The Harling family, through my father’s father’s mother, can be traced back a very long way. This is thanks to David Eaves of Clithero, Lancashire, who doggedly uncovered branches of the Eaves family tree (my Great-Grandmother’s family) stretching back to the Norman invasion.
I met David via the Internet, in the days before social media and, more importantly, on-line genealogy programs, when we still writing to, or physically visiting, record offices and painstakingly recording our findings by hand. In this manner, I was able to trace my great-grandfather, John Harling, back to the early 1800s, which I thought was pretty good. At that point, however, I came upon a dead end that I have still not been able to bypass.
Then, somehow, I encountered David, who is distantly related to me via a common ancestor some 15 generations back (Ralph Eyves b. 1485) and he cheerfully shared his research with me, adding hundreds of people, and another 800 years, onto my family tree. Granted, this diverts the lineage through a maternal link, but it’s still impressive.
Our most distant, known, relative is one Baron Robert Fitzharold d’Ewyas, born on the 17th of June 1085 in Sudeley, Gloucester, England. The d’ (or de or del), which is of old French origin, suggests he is the offspring of one of the Norman nobles who helped William the Conquerer conquer England. That’s my story, and I’m sticking to it.

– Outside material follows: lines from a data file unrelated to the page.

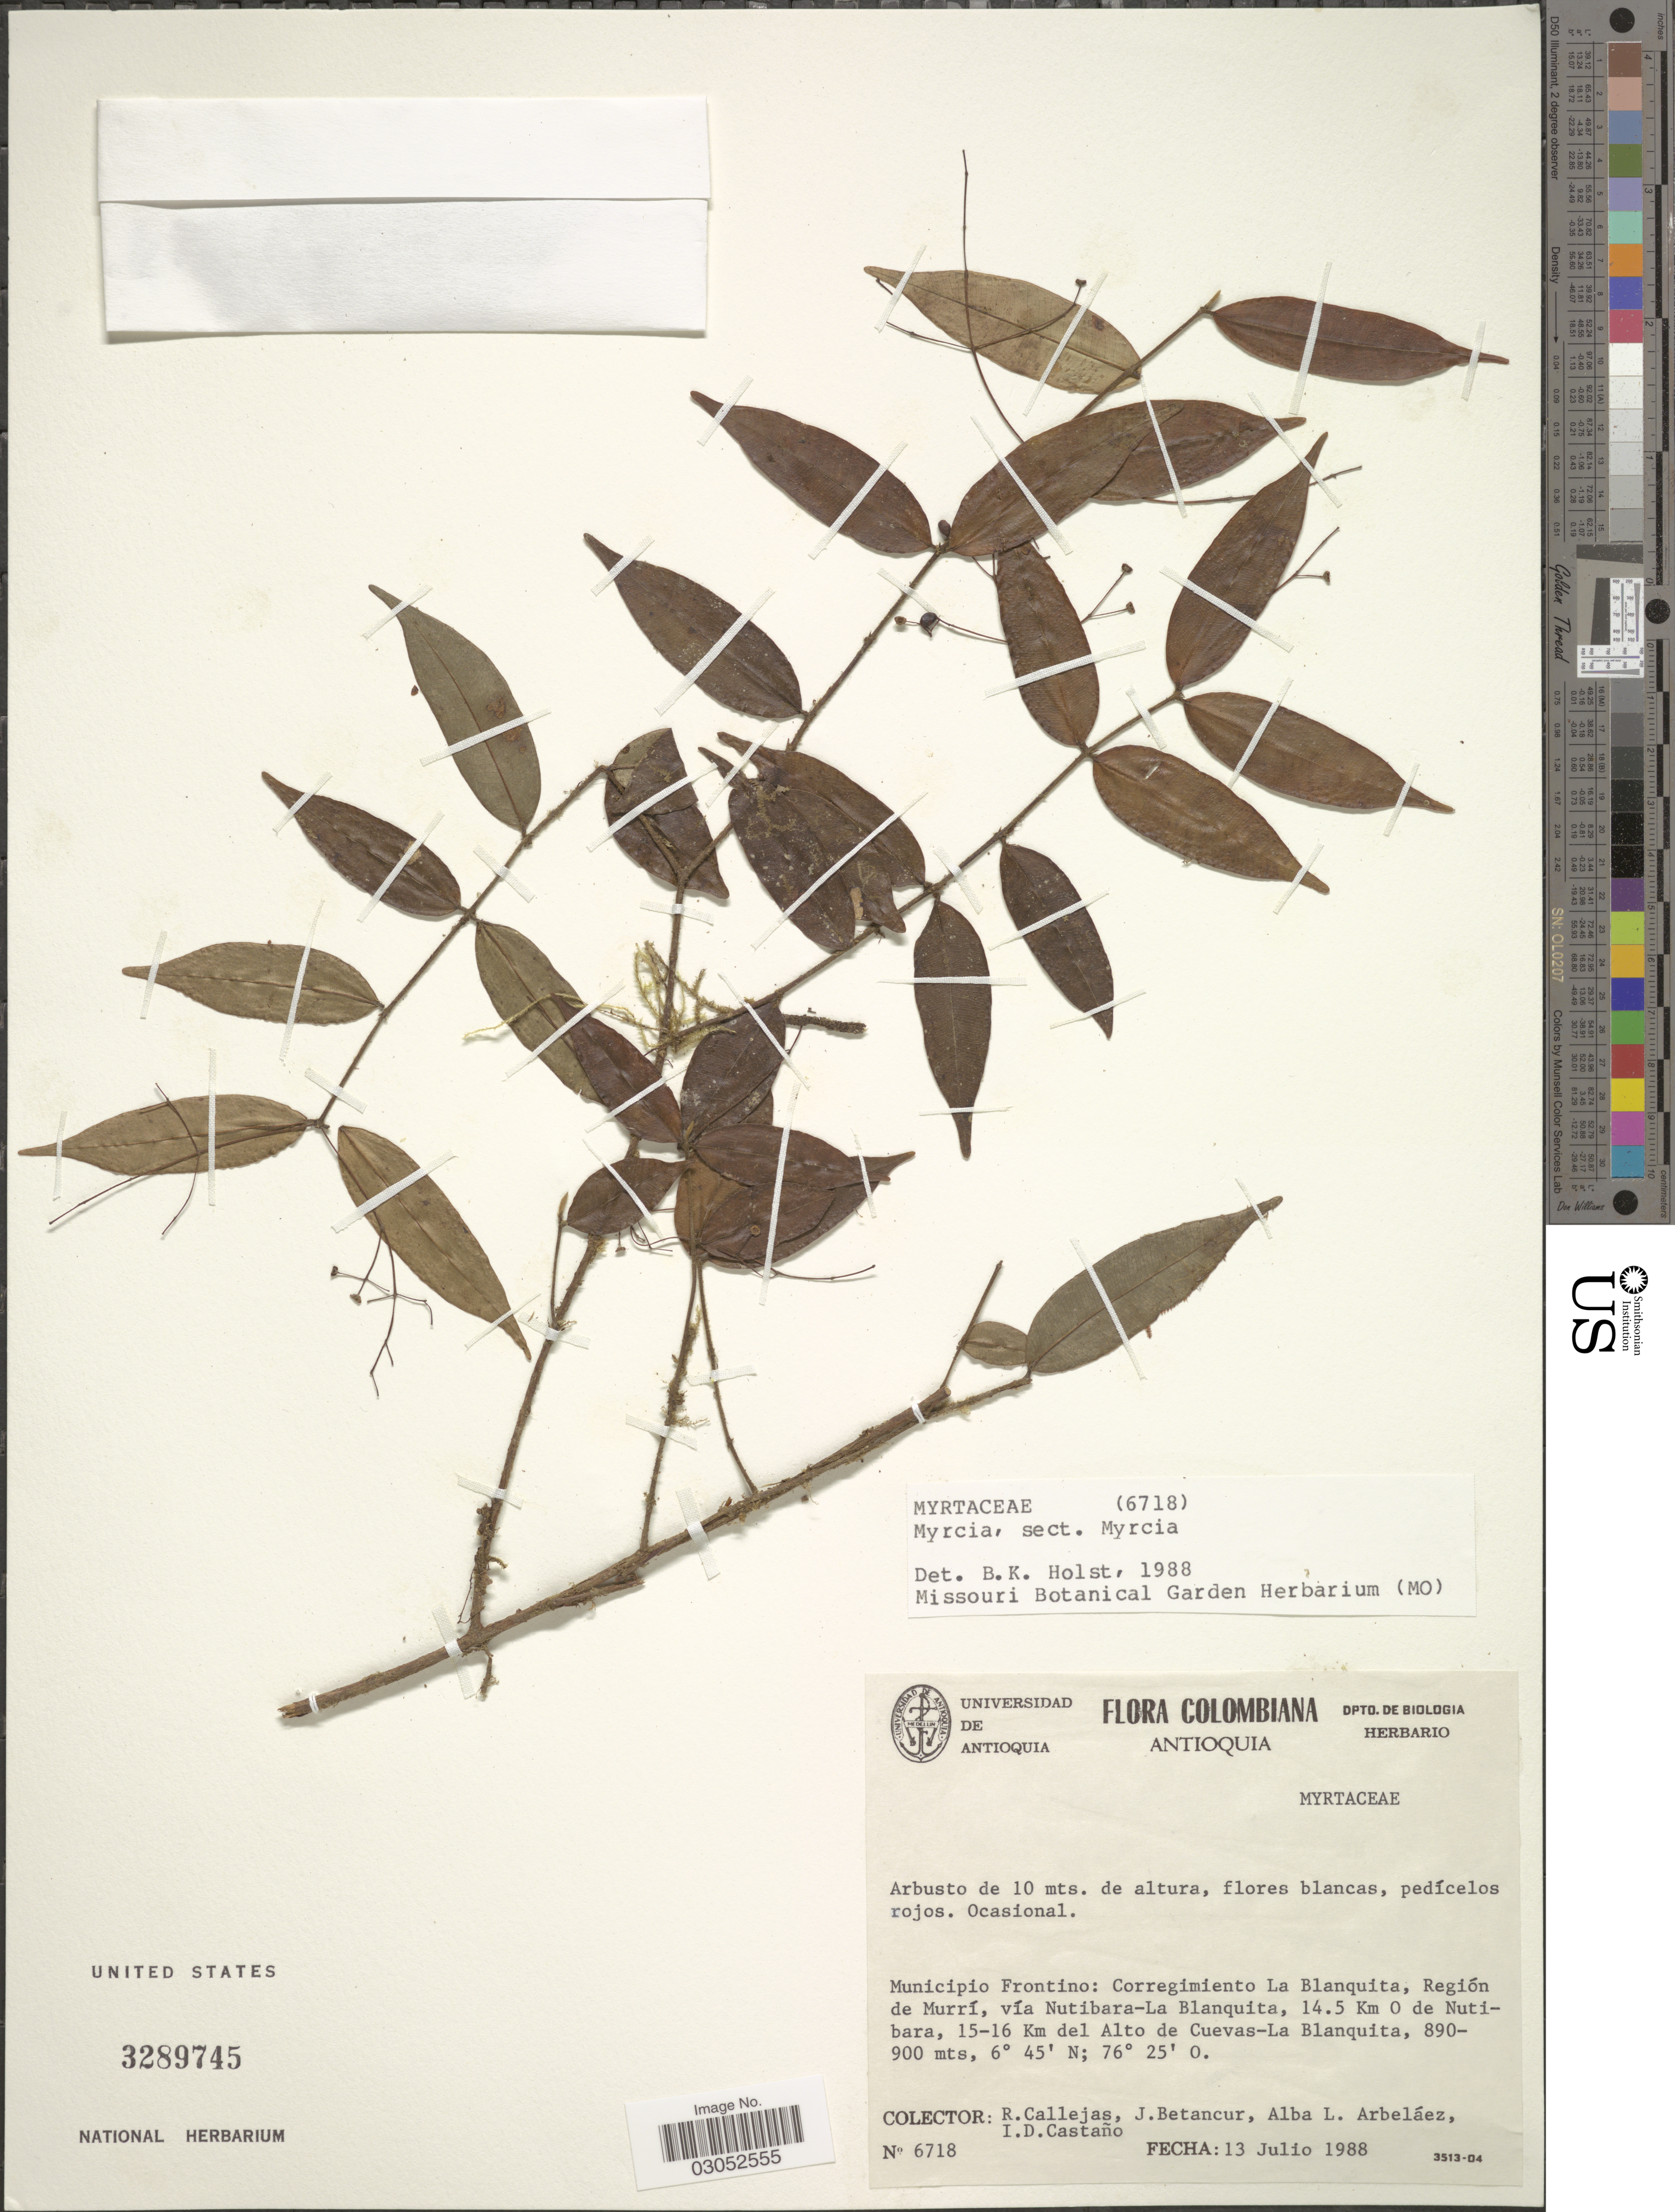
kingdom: Plantae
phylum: Tracheophyta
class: Magnoliopsida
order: Myrtales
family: Myrtaceae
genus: Myrcia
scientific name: Myrcia sp.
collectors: R. Callejas, J. Betancur, A. L. Arbelaez & I. Castaño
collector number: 6718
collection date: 1988-07-13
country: Colombia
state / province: Antioquia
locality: Municipio Frontino: Corregimiento La Blanquita, Región de Murrí, vía Nutibara-La Blanquita, 14.5 Km O de Nutibara, 15-16 Km del Alto de Cuevas-La Blanquita.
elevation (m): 890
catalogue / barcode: US 3289745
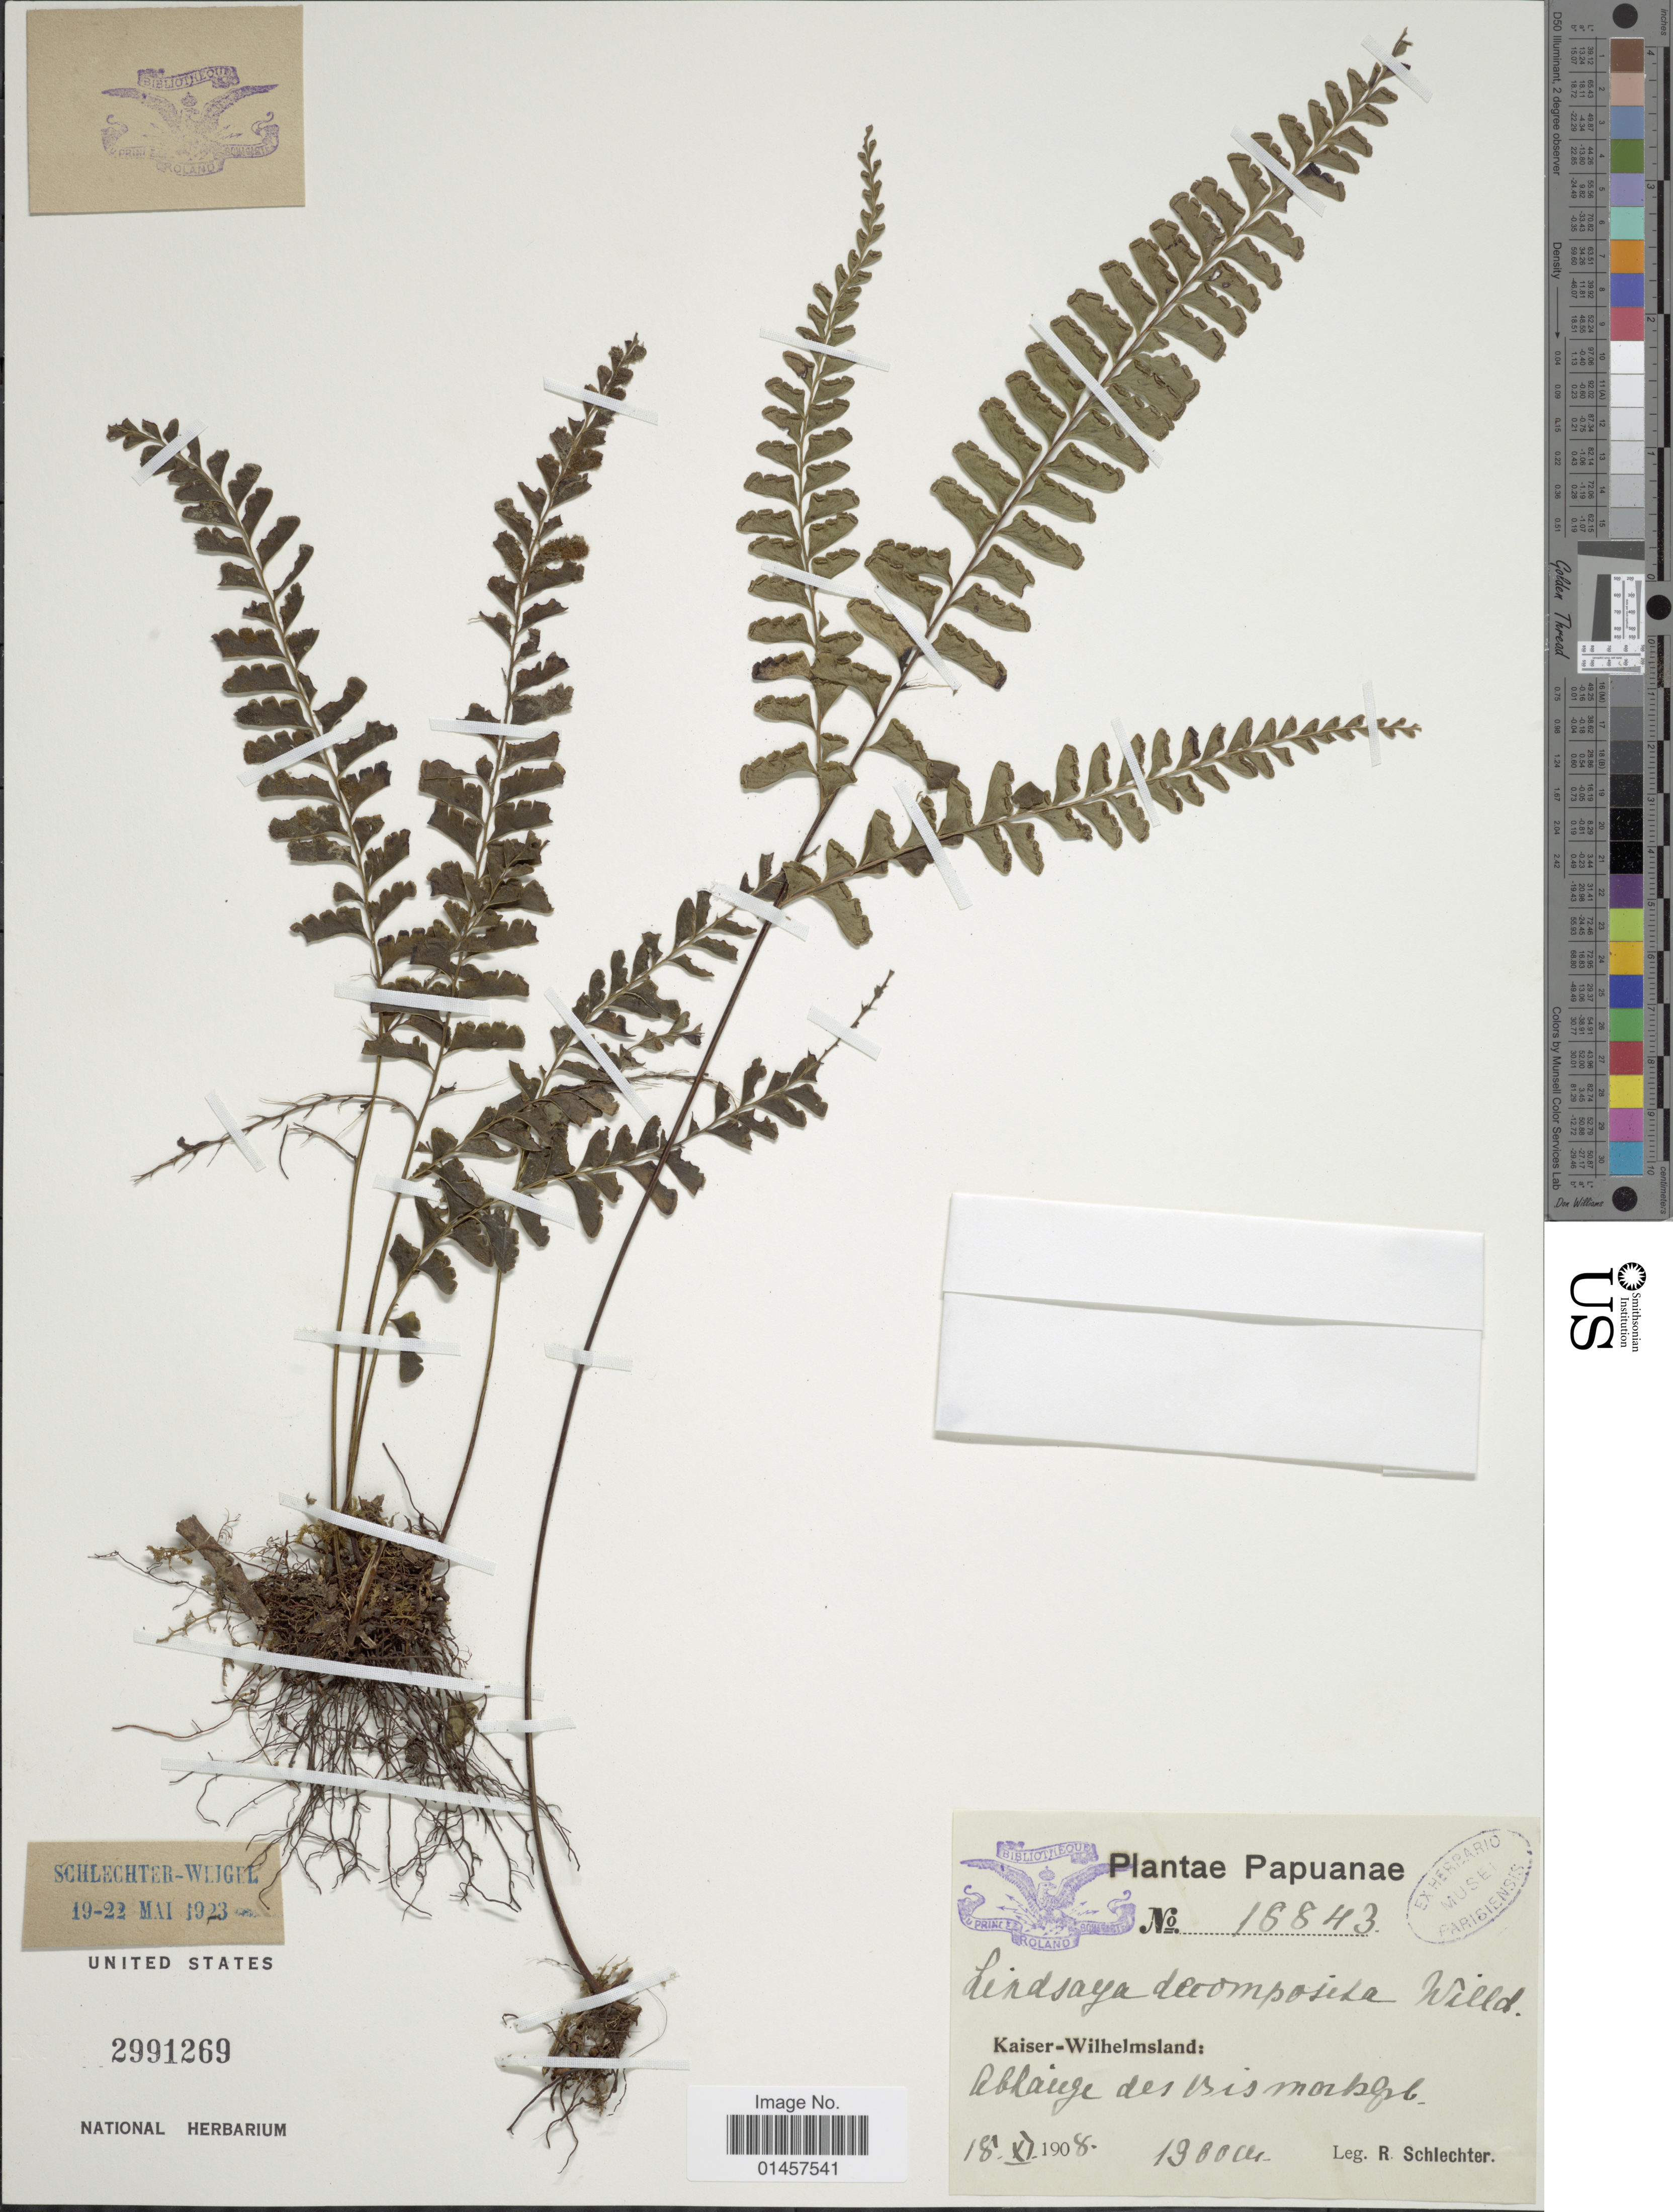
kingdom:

Robert married Sibylla who, the research claims, was born in Sudeley Castle, located in the Cotswolds near Winchcombe, Gloucestershire, England, on 17 April 1092. Sudeley Castle is still there, but being born in the castle in 1092 must have been quite a feat, as the earliest records of the castle indicate that it—or, more specifically, a forerunner of the current edifice—may have been built during the reign of King Stephen, who did not come into power until 1135.
Be that as it may, Sibylla and Robert were undoubtedly important people and on 21 May 1125, they gave birth to Robert de Ewias II (they seemed rather casual about spellings back then). Robert Jr. married Petronilla Scudamore and together they produced Sir Nicholas de Ewyas around the year 1200 (it gets a bit woolly here).
Sir Nick was the Holder of Ponefract and Lord Manor of Foliot, Fenwick. He married Alice Foliot and, around 1230, produced Sir John de Ewyas who, I am assured, became the first Member of Parliament for Lancashire. He married Cecily de Samlesbury who, along with at least seven other children, bore Sir Nicholas de Ewyas.
Nick the second married Matilda,who produced a daughter before she died. Nick II then married Joan Darce (or, perhaps, D’arce; they were still pretty French back then) who gave him both a daughter and a son, Thomas de Ewyas.
Here, in the mid-1300s, the “Sir” drops from our name and 1363 finds Thomas living in Samlesbury Hall and, later, Fishwick Eves, under the name Thomas del Eves.
There is no record of a wife, but around this time he has a son, William del Eves, who bought some land at Lea and Preston and became a Yeoman farmer near Fishwick.
Thomas del Eves, born around 1400, was also a Yeoman Farmer at Fishwick, as was his son, Ralph Eyves (born c 1425), who dropped the “del” from our name and re-added the Y, though not the W.
From here, it becomes as enthralling as the First Book of Chronicles, where Ralph begets Ralph (born 1445)
who begets William (c1465)
who begets Ralph (c1485
Who begets Richard (c1510)
Who begets Richard (c1532)
Who begets Ralph (1558)
Who begets Richard (c1585)
Who begets Ralph (1612)
Who begets Richard (1635)
Who begets Thomas (1660)
It is at Thomas where the name changes from Eyves to Eaves.
Thomas begets William (1700)
Who begets Richard (1724)
Who begets William (1744)
Who begets Thomas (1764)
Who begets John (1784)
(Notice how all these dates are an even twenty years apart? I suspect they are estimates, but I’d never say that out loud.)
It is then noted, however, that John, in April 1815—and with the assistance of Peggy Haydock—begets Thomas Eaves, who marries Mary Fletch in 1834 and sires John Eaves in February of 1838.
John goes on to marry Anne, and together they have eight children, one of whom is Annie Eaves, my great-grandmother.
Annie Eaves, in or around 1885, marries John Harling, and it is here that our story begins.